# PROBLEM TO WORK ON:
Continue the case study on prepubertal gynecomastia with a 45,X[2]/46,X,+mar[28] karyotype, starting after its final sentence.

# PROVIDED PASSAGE:
============================================================

Genetic Insights into Prepubertal Gynecomastia: A Comprehensive Analysis of a Rare 45,X[2]/ 46,X, + mar[28] Karyotype
Introduction: This case study delves into the genetic underpinnings of prepubertal gynecomastia by conducting an exhaustive analysis of a rare 45,X[2]/46,X,+mar[28] karyotype. Enlargement of male breast tissue, known as Gynecomastia, is generally considered a natural occurrence during adolescence but requires comprehensive assessment in severe cases. Prepubertal gynecomastia is exceedingly uncommon, and the sparse literature results in a lack of comprehensive understanding regarding its causes and management. Case Presentation: This study focuses on a male child aged eight years and six months who presented with bilateral gynecomastia before reaching puberty and also had short stature. The analysis of the patient's karyotype unveiled an unusual chromosomal arrangement of 45,X[2]/46,X,+mar[28], with the extra marker chromosome stemming from the Y chromosome, revealing Yq microdeletions. The clinical evolution, chromosomal examination, and molecular discoveries concerning the patient are detailed, emphasizing the pivotal importance of karyotyping in instances of prepubertal gynecomastia. Conclusion: Karyotyping plays a pivotal role in identifying potential chromosomal anomalies contributing to prepubertal gynecomastia. Specifically, cases involving Yq deletion warrant vigilant monitoring, particularly concerning short stature.

============================================================

# DATA UNDER STUDY:
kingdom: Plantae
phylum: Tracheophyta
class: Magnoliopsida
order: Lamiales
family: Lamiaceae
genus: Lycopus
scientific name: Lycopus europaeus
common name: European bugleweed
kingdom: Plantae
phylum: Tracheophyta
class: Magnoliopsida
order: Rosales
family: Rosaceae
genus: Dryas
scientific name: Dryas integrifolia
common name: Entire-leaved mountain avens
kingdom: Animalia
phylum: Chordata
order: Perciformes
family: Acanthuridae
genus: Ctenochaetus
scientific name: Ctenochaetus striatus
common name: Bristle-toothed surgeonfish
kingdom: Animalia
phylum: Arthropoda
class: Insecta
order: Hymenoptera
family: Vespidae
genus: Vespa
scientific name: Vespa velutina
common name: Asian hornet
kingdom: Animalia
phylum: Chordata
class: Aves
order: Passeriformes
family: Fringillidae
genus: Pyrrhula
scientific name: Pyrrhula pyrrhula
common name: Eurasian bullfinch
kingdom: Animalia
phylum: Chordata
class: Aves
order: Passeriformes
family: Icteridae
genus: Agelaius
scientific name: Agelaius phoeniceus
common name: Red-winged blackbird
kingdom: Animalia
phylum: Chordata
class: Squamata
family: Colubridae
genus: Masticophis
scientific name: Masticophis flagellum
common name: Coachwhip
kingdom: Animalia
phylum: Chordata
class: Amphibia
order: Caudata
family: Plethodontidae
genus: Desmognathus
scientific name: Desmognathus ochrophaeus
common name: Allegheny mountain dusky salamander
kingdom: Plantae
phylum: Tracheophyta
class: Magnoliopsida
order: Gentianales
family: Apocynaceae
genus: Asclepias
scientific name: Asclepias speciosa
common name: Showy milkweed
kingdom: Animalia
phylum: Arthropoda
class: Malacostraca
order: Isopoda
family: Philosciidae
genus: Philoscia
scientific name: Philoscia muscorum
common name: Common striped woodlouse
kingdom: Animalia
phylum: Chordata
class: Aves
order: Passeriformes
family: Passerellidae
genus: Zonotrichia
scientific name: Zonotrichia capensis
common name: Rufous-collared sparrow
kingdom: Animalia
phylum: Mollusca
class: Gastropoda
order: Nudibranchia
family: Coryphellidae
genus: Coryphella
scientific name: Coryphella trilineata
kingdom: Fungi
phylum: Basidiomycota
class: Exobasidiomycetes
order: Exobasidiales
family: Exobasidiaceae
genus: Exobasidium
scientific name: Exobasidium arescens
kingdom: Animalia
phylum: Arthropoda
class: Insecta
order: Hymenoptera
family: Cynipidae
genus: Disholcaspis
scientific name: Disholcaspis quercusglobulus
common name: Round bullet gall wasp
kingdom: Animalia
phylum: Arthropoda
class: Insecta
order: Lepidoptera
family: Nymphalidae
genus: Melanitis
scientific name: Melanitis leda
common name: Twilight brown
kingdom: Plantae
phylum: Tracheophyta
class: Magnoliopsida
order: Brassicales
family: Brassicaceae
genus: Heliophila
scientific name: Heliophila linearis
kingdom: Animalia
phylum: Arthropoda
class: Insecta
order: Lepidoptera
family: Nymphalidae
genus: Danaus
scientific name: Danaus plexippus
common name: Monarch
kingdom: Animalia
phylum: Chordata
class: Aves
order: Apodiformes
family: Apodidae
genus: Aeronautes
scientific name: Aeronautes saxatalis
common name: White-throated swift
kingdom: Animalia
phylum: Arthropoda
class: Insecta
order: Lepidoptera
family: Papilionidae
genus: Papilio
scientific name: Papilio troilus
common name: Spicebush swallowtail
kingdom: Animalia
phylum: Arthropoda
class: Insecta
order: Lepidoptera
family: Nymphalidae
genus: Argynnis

============================================================

# SOLVED PROBLEM:
Introduction
Gynecomastia denotes the enlargement of breast tissue in males, manifesting either unilaterally or bilaterally. While pubertal gynecomastia is typically bilateral and considered a normal physiological occurrence in most cases, instances, where breast enlargement exceeds grade 3, necessitate thorough endocrine and oncologic evaluation to rule out underlying pathological conditions. In contrast to pubertal gynecomastia, prepubertal gynecomastia is a rarity in medical literature, with only a few documented case reports available, resulting in a scarcity of data regarding its etiology and management strategies [1–3].
The age distribution of gynecomastia exhibits three distinct peaks. The first peak occurs during the neonatal period, affecting 60% to 90% of newborns, and is attributed to the transfer of estrogens across the placenta. The second peak occurs during puberty, characterized by a hormonal imbalance between androgens and estrogens in breast tissue. The final peak is observed in the adult male population, particularly prevalent among males aged 50 to 80 [2]. In contrast to gynecomastia in adolescents and adults, prepubertal gynecomastia is uncommon and often categorized as idiopathic, with a specific etiology rarely identified. Thus, further research into its underlying causes is warranted, particularly to mitigate potential endocrine or neoplastic concerns. Gynecomastia can result from various endocrinopathies, primarily stemming from an elevation in the ratio of circulating estrogens to androgens [3].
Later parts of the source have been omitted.